HAYWARD, California (August 9, 2018) -- Steph Curry proved last year that he’s not intimidated by professional golf events.
His encore performance? Somehow it could be even better, by a significant margin.
The two-time MVP guard of the Golden State Warriors birdied three of his final seven holes Thursday at the Web.com Tour’s Ellie Mae Classic to rally for a 1-over 71 in the opening round at TPC Stonebrae.
That would be a score three shots better than his first round in this event last year. And that 74, in the amateur’s Web.com Tour debut, was considered a pretty significant success.

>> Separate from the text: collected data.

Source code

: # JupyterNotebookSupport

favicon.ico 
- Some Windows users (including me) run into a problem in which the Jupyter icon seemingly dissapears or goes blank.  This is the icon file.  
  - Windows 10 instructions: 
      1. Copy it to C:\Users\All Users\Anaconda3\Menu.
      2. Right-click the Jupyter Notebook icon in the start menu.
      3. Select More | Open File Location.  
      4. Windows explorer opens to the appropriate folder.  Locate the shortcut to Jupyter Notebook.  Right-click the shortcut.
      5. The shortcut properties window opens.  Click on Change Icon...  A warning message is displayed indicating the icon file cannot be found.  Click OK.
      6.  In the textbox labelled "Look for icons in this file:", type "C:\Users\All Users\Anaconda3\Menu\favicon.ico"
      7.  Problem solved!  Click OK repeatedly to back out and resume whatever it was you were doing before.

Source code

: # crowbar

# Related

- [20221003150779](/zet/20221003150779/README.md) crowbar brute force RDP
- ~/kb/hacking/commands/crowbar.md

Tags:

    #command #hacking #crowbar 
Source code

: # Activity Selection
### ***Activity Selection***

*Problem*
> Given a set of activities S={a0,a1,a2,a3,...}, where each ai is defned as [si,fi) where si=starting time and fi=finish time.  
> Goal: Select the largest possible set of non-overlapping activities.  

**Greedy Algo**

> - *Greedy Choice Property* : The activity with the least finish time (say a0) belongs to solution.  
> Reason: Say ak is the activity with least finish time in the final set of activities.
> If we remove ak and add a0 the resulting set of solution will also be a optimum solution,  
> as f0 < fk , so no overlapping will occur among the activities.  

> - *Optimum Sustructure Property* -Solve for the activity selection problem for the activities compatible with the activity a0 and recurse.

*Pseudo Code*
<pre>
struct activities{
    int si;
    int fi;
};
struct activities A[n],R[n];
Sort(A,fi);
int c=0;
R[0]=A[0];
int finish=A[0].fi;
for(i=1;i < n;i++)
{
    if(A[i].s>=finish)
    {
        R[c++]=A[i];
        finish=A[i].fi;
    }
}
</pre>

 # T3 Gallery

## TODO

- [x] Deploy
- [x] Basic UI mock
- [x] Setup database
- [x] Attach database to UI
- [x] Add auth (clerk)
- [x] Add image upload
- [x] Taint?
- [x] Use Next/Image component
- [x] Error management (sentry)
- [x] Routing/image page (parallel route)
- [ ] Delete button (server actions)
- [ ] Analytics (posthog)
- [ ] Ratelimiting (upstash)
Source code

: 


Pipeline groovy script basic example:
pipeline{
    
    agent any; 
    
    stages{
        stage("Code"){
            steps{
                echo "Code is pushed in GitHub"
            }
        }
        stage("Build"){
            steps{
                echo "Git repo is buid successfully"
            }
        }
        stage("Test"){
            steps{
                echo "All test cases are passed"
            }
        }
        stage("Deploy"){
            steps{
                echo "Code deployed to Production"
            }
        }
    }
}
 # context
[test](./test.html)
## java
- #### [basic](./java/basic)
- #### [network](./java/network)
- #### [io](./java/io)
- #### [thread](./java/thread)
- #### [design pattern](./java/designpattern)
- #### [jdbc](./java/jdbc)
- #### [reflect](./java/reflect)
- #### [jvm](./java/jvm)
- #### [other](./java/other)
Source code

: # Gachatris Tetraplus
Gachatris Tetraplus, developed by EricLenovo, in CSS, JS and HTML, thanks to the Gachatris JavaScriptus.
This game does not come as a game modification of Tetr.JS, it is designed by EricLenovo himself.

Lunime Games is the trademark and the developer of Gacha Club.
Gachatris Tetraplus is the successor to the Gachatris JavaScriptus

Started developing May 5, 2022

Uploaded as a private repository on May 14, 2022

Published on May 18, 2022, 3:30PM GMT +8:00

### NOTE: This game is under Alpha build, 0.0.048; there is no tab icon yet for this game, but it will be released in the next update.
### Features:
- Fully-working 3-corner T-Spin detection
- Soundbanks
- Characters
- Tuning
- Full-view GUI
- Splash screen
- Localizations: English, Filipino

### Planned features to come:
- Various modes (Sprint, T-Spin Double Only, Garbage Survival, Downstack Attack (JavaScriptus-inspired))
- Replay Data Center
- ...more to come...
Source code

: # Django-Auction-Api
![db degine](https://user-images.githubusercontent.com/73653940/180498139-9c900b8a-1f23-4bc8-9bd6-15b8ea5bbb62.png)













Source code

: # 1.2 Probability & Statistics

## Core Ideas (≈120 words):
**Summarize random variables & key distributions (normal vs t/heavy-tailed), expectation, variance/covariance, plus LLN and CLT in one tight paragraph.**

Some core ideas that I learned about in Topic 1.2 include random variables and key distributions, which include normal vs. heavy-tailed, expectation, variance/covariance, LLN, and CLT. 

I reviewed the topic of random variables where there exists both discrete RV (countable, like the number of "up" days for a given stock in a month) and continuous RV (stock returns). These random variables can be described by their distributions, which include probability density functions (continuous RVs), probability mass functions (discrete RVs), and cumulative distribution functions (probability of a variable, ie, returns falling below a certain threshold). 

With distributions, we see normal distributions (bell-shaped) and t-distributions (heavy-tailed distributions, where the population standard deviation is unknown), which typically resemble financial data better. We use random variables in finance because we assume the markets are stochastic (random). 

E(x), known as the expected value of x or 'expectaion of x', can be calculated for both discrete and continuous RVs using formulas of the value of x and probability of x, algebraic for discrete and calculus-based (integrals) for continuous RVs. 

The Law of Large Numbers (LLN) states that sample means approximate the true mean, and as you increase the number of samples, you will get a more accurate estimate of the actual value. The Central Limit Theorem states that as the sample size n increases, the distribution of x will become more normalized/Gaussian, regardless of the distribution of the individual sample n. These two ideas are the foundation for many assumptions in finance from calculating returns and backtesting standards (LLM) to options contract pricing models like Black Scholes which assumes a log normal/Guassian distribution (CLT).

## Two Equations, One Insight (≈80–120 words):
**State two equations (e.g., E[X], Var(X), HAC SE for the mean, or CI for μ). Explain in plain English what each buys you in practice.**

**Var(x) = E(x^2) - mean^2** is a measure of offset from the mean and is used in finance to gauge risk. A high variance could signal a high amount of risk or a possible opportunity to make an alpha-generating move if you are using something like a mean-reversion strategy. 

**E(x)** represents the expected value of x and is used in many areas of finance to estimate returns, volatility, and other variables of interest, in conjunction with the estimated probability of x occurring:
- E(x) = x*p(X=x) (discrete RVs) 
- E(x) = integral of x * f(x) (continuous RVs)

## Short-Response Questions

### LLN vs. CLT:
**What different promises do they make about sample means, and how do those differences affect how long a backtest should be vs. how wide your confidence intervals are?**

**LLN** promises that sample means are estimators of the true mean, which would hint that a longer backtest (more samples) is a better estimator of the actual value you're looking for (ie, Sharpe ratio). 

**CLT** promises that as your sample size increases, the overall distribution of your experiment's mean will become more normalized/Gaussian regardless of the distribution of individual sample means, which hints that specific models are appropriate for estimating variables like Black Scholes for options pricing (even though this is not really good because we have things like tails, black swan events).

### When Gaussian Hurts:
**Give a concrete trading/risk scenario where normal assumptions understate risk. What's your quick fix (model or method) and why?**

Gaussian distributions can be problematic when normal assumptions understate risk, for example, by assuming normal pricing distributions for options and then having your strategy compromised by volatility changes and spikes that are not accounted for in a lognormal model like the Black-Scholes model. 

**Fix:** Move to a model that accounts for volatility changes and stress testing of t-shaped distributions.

Once again, don’t doubt Curry.
When he reached the clubhouse, Curry was in a tie for 115th – although he will likely drop a little with the afternoon wave just off (the event is in California) and this course being gettable.
By day’s end, the projected cut will likely be 1 or 2 under … which means Curry actually will begin Friday with at least a tiny chance to make the weekend.
As we did last year, let’s contextualize this.
Does an outside chance to make the cut after 18 holes sound impressive for a seasoned professional golfer? No.
But Curry is competing in just his second career Web.com Tour event, and these are really his only forays into high-level competitive golf. He also doesn’t train for this sport at this level because, you know, he kind of has another professional sport that takes up his training time.
He was around a 2 handicap heading into this event last year and currently has a 0.0. That’s impressive improvement but a vast cry from the indexes pros at this level sport.
And history shows that athletes from other sports foraying into the Web.com Tour or PGA Tour for a week tend to feel the pressure and shoot rounds in the high 70s, 80s or worse. Often it’s a last-place finish or thereabouts.
(Here’s an example: John Smoltz, a plus-2 handicap at the time, went 84-87 in a 2011 Web.com Tour event to finish in last by nine shots.)
So this is just incredible stuff from Curry, really.
He’s already ahead of 14 players in the clubhouse, among those Brian Davis (3-over 73) – who has finished runner-up five times in 358 PGA Tour starts and made over $13 million on the big circuit.
His playing competitors, Cameron Champ and Martin Trainer, didn’t beat him by much with Champ going 2-under 68 and Trainer firing a 1-under 69. (Adam Long and Seth Reeves currently co-lead at 7 under.)
Trainer has won twice on the Web.com Tour this season, and Champ has a 2018 victory also – along with the fact that the 23-year-old is considered one of the game’s top young talents.
There’s all that, and then we consider how Curry reached his score.
Curry did just fine in his first 11 holes, with four bogeys and seven pars as he appeared headed to something around his impressive opening 74 from Thursday last year.
But then he caught fire. Curry made his first birdie of the day at the par-5 third (his 12th) to get back to 3 over.
He then birdied the seventh to move back to 2 over and nearly holed out for eagle as his approach at the eighth hit the pin!
That would lead to birdie and boosting him to 1 over.
It actually could’ve been an even better finish, as Curry hit a rope of a second shot into the closing par-5 ninth that saw the ball land some 15-20 feet below the pin and bound to the back fringe.
That left him a roughly 40-foot putt for eagle. He came up 6-7 feet short on the attempt, though, and pushed the remainder to fail in his bid for three straight birdies to close and a first-round 70.
It was a rare disappointment on this day.
Maybe he’s not near the top of the leaderboard, and it’s still way more likely than not that this will be another two-day experiment rather than four.
But don’t let that fool you: Curry is doing some sensational work in his rare starts in professional golf.